Researchers in the US have developed a way to make high-performance systems from ultra-thin sheets of silicon and soluble conductors, which could help reduce electronic waste from devices that are frequently replaced such as mobile phones.
The scientists from the University of Illinois, Tufts University and Northwestern University want to develop medical implants that function for a set period of time and then dissolve inside the body, eliminating the need for an operation to remove them.
They have already demonstrated a small device designed to monitor and prevent bacterial infection at surgical incisions by implanting it into a rat.
‘We refer to this type of technology as transient electronics,’ said research team leader Prof John Rogers, University of Illinois, in a statement. ‘From the earliest days of the electronics industry, a key design goal has been to build devices that last forever — with completely stable performance.
‘But if you think about the opposite possibility — devices that are engineered to physically disappear in a controlled and programmed manner — then other, completely different kinds of application opportunities open up.’
Another application of the technology could be the creation of wireless environmental monitoring sensors that could be deployed, for example, following a chemical spill and left to degrade once they’ve been used, without causing additional environmental damage.
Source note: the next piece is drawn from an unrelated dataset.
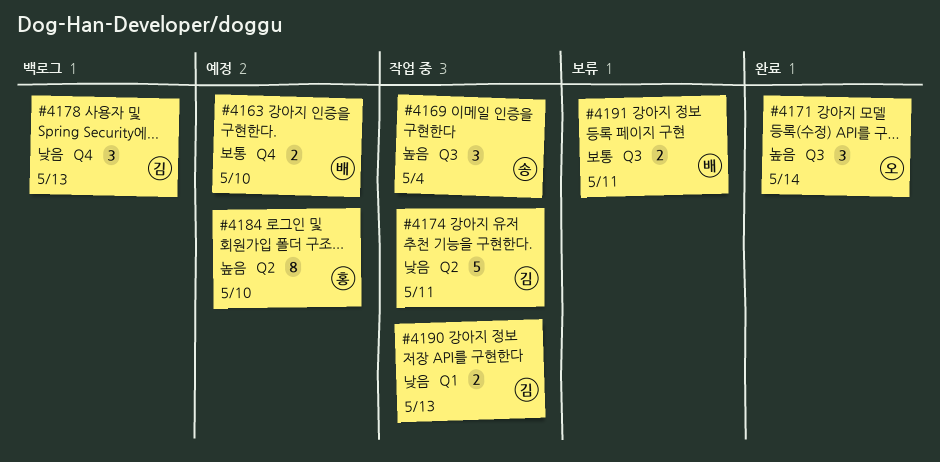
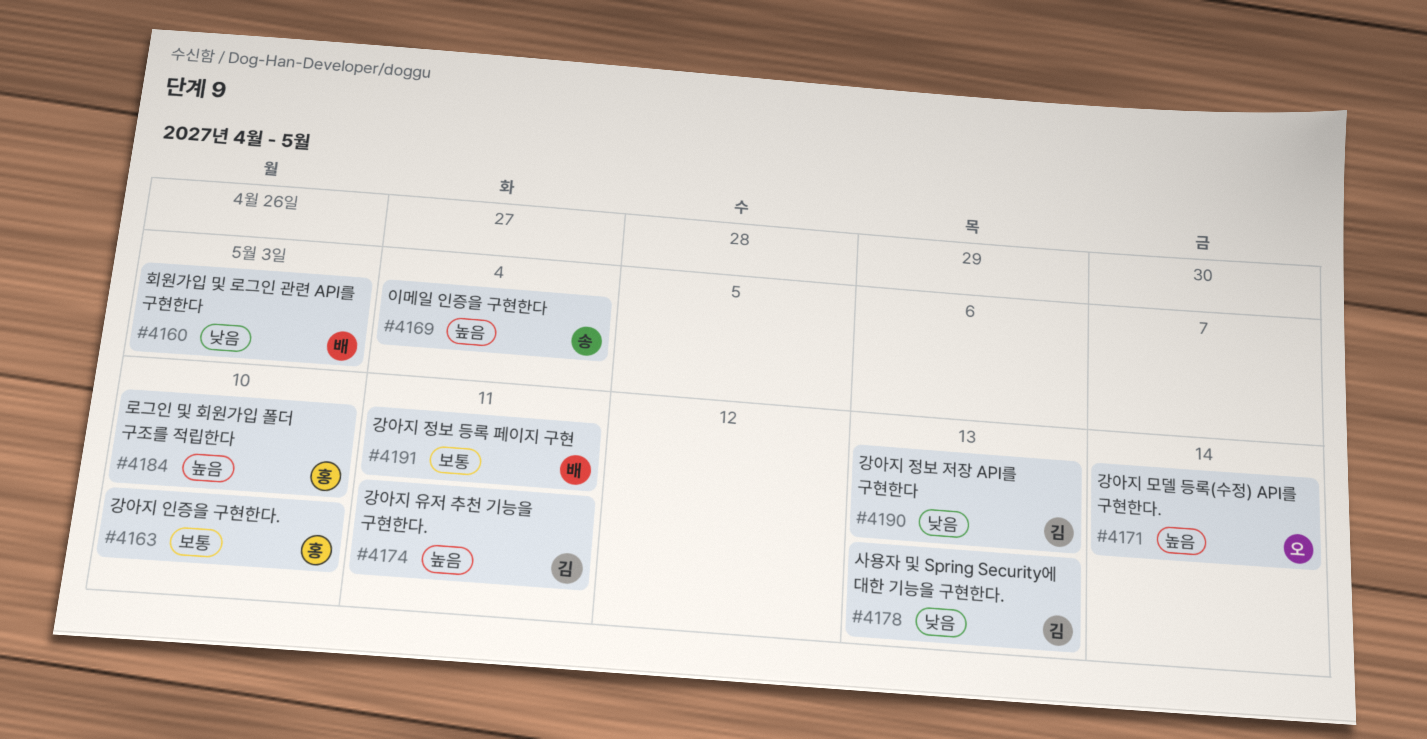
#4160: none -> present
#4163, owner: 배 -> 홍
#4174, priority: 낮음 -> 높음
The team has built transient transistors, diodes, wireless power coils, temperature and strain sensors, photodetectors, solar cells, radio oscillators and antennas, and even a 64-pixel digital camera.
All of the materials, including the conductors based on magnesium and magnesium oxide, are biocompatible and because they are extraordinarily thin they can dissolve in even minute volumes of water.
The researchers encapsulate the devices in silk, the structure of which determines the rate of dissolution — from minutes to, potentially, years.
‘The different applications that we are considering require different operating time frames,’ Rogers said. ‘A medical implant that is designed to deal with potential infections from surgical site incisions is only needed for a couple of weeks.
‘But for a consumer electronic device, you’d want it to stick around at least for a year or two. The ability to use materials science to engineer those time frames becomes a critical aspect in design.’
The researchers now plan to further develop the devices for specific applications, conduct more animal tests, and work with a semiconductor foundry to explore the possibility of high-volume manufacturing.